--- GIVEN INFORMATION Enclosed Below ---

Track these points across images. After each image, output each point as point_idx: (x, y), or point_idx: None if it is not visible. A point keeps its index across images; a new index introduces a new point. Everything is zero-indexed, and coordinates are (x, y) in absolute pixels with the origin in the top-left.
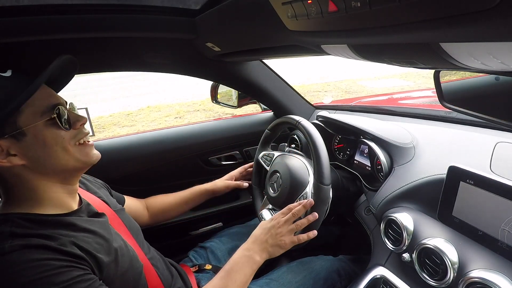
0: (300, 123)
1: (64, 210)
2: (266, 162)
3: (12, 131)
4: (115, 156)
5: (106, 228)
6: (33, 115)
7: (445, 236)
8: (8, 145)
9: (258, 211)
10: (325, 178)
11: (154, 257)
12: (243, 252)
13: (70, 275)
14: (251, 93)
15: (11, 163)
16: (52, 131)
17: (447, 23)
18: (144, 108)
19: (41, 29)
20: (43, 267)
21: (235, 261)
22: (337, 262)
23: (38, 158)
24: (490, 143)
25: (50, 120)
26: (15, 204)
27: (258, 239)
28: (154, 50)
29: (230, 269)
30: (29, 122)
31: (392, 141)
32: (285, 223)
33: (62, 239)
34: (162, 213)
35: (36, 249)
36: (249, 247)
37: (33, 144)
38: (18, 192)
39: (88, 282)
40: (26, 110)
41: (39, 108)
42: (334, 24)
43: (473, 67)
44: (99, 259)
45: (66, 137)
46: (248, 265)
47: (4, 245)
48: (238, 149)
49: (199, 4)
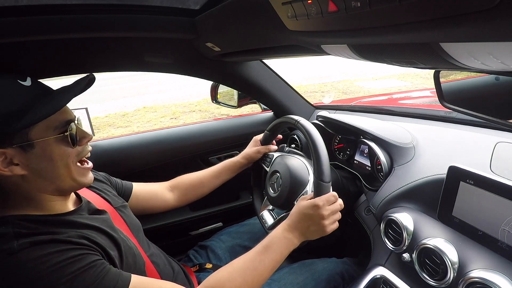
0: (299, 122)
1: (61, 211)
2: (265, 163)
3: (21, 142)
4: (115, 156)
5: (109, 224)
6: (46, 129)
7: (445, 236)
8: (13, 154)
9: (259, 212)
10: (325, 175)
11: (154, 254)
12: (283, 234)
13: (83, 262)
14: (251, 93)
15: (11, 172)
16: (60, 147)
17: (447, 23)
18: (140, 108)
19: (41, 29)
20: (55, 259)
21: (275, 238)
22: (340, 265)
23: (39, 171)
24: (490, 143)
25: (61, 136)
26: (11, 207)
27: (300, 224)
28: (154, 50)
29: (268, 246)
30: (40, 135)
31: (392, 141)
32: (332, 213)
33: (69, 233)
34: (193, 190)
35: (46, 244)
36: (291, 229)
37: (38, 157)
38: (14, 197)
39: (102, 266)
40: (40, 123)
41: (53, 123)
42: (334, 24)
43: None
44: (108, 252)
45: (71, 154)
46: (286, 246)
47: (11, 244)
48: (238, 149)
49: (199, 4)
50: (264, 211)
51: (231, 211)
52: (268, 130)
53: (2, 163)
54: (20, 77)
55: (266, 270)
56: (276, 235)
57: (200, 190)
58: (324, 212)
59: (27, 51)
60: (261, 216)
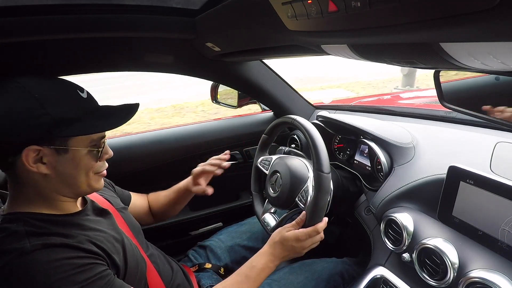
0: (296, 119)
1: (70, 211)
2: (265, 167)
3: (60, 145)
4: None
5: (114, 227)
6: (84, 140)
7: (445, 236)
8: (46, 154)
9: (260, 217)
10: (324, 166)
11: (153, 254)
12: (267, 264)
13: (92, 272)
14: (251, 93)
15: (38, 169)
16: (88, 158)
17: (447, 23)
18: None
19: (41, 29)
20: (66, 266)
21: (256, 268)
22: (340, 265)
23: (63, 175)
24: (490, 143)
25: (94, 151)
26: (23, 203)
27: (282, 254)
28: (154, 50)
29: (249, 275)
30: (78, 145)
31: (392, 141)
32: (312, 243)
33: (79, 237)
34: (164, 213)
35: (57, 248)
36: (275, 259)
37: (67, 162)
38: (27, 193)
39: (108, 277)
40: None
41: (91, 137)
42: (334, 24)
43: (473, 67)
44: (113, 258)
45: (94, 166)
46: (265, 274)
47: (24, 244)
48: (238, 149)
49: (199, 4)
50: (266, 214)
51: (231, 211)
52: (266, 133)
53: (33, 159)
54: (79, 88)
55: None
56: (260, 265)
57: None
58: (305, 244)
59: (27, 52)
60: (263, 219)
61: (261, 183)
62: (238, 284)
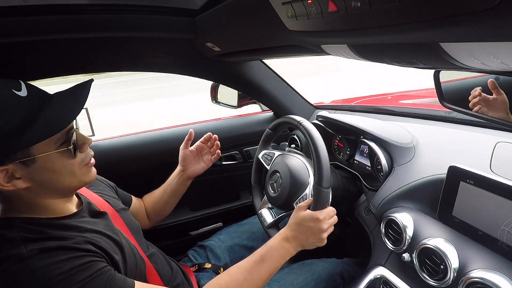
0: (302, 124)
1: (65, 213)
2: (266, 161)
3: (23, 158)
4: (114, 156)
5: (111, 227)
6: (48, 143)
7: (445, 236)
8: (15, 169)
9: (258, 210)
10: (324, 181)
11: (153, 254)
12: (281, 243)
13: (92, 269)
14: (251, 93)
15: (14, 186)
16: (63, 159)
17: (447, 23)
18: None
19: (41, 29)
20: (64, 268)
21: (273, 248)
22: (340, 265)
23: (43, 182)
24: (490, 143)
25: (64, 149)
26: (16, 210)
27: (300, 235)
28: (154, 50)
29: (266, 255)
30: (42, 150)
31: (392, 141)
32: (331, 226)
33: (76, 239)
34: (157, 214)
35: (54, 251)
36: (290, 240)
37: (41, 170)
38: (17, 203)
39: (108, 272)
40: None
41: (54, 137)
42: (334, 24)
43: (473, 67)
44: (112, 256)
45: (75, 163)
46: (283, 256)
47: (20, 250)
48: (238, 149)
49: (199, 4)
50: (263, 209)
51: (231, 211)
52: (270, 129)
53: (4, 179)
54: (14, 86)
55: (262, 279)
56: (274, 245)
57: (164, 212)
58: (324, 225)
59: (27, 51)
60: (260, 213)
61: (262, 175)
62: (253, 263)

--- End of Enclosed GIVEN INFORMATION ---

Produce an exact copy of each line of data, skipping embedded images.

Track these points across images. After each image, output each point as point_idx: (x, y), or point_idx: None if it is not visible. A point keeps its index across images; a new index introduces a new point. Everything is zero-indexed, and coordinates are (x, y) in absolute pixels with the origin in the top-left.
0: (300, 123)
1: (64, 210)
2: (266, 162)
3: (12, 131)
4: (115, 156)
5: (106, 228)
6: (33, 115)
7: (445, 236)
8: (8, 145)
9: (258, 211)
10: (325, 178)
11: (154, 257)
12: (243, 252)
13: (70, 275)
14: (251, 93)
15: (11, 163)
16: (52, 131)
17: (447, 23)
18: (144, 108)
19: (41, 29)
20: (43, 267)
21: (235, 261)
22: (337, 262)
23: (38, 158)
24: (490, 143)
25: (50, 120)
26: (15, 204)
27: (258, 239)
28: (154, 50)
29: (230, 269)
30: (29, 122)
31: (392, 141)
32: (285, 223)
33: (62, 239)
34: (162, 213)
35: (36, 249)
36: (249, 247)
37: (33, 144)
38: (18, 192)
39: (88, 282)
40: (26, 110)
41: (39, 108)
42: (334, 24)
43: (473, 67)
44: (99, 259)
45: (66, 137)
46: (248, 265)
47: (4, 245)
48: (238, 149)
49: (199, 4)
0: (299, 122)
1: (61, 211)
2: (265, 163)
3: (21, 142)
4: (115, 156)
5: (109, 224)
6: (46, 129)
7: (445, 236)
8: (13, 154)
9: (259, 212)
10: (325, 175)
11: (154, 254)
12: (283, 234)
13: (83, 262)
14: (251, 93)
15: (11, 172)
16: (60, 147)
17: (447, 23)
18: (140, 108)
19: (41, 29)
20: (55, 259)
21: (275, 238)
22: (340, 265)
23: (39, 171)
24: (490, 143)
25: (61, 136)
26: (11, 207)
27: (300, 224)
28: (154, 50)
29: (268, 246)
30: (40, 135)
31: (392, 141)
32: (332, 213)
33: (69, 233)
34: (193, 190)
35: (46, 244)
36: (291, 229)
37: (38, 157)
38: (14, 197)
39: (102, 266)
40: (40, 123)
41: (53, 123)
42: (334, 24)
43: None
44: (108, 252)
45: (71, 154)
46: (286, 246)
47: (11, 244)
48: (238, 149)
49: (199, 4)
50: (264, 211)
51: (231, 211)
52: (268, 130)
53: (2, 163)
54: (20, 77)
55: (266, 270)
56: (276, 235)
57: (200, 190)
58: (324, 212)
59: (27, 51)
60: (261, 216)
0: (296, 119)
1: (70, 211)
2: (265, 167)
3: (60, 145)
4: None
5: (114, 227)
6: (84, 140)
7: (445, 236)
8: (46, 154)
9: (260, 217)
10: (324, 166)
11: (153, 254)
12: (267, 264)
13: (92, 272)
14: (251, 93)
15: (38, 169)
16: (88, 158)
17: (447, 23)
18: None
19: (41, 29)
20: (66, 266)
21: (256, 268)
22: (340, 265)
23: (63, 175)
24: (490, 143)
25: (94, 151)
26: (23, 203)
27: (282, 254)
28: (154, 50)
29: (249, 275)
30: (78, 145)
31: (392, 141)
32: (312, 243)
33: (79, 237)
34: (164, 213)
35: (57, 248)
36: (275, 259)
37: (67, 162)
38: (27, 193)
39: (108, 277)
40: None
41: (91, 137)
42: (334, 24)
43: (473, 67)
44: (113, 258)
45: (94, 166)
46: (265, 274)
47: (24, 244)
48: (238, 149)
49: (199, 4)
50: (266, 214)
51: (231, 211)
52: (266, 133)
53: (33, 159)
54: (79, 88)
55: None
56: (260, 265)
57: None
58: (305, 244)
59: (27, 52)
60: (263, 219)
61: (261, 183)
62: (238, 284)
0: (302, 124)
1: (65, 213)
2: (266, 161)
3: (23, 158)
4: (114, 156)
5: (111, 227)
6: (48, 143)
7: (445, 236)
8: (15, 169)
9: (258, 210)
10: (324, 181)
11: (153, 254)
12: (281, 243)
13: (92, 269)
14: (251, 93)
15: (14, 186)
16: (63, 159)
17: (447, 23)
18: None
19: (41, 29)
20: (64, 268)
21: (273, 248)
22: (340, 265)
23: (43, 182)
24: (490, 143)
25: (64, 149)
26: (16, 210)
27: (300, 235)
28: (154, 50)
29: (266, 255)
30: (42, 150)
31: (392, 141)
32: (331, 226)
33: (76, 239)
34: (157, 214)
35: (54, 251)
36: (290, 240)
37: (41, 170)
38: (17, 203)
39: (108, 272)
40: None
41: (54, 137)
42: (334, 24)
43: (473, 67)
44: (112, 256)
45: (75, 163)
46: (283, 256)
47: (20, 250)
48: (238, 149)
49: (199, 4)
50: (263, 209)
51: (231, 211)
52: (270, 129)
53: (4, 179)
54: (14, 86)
55: (262, 279)
56: (274, 245)
57: (164, 212)
58: (324, 225)
59: (27, 51)
60: (260, 213)
61: (262, 175)
62: (253, 263)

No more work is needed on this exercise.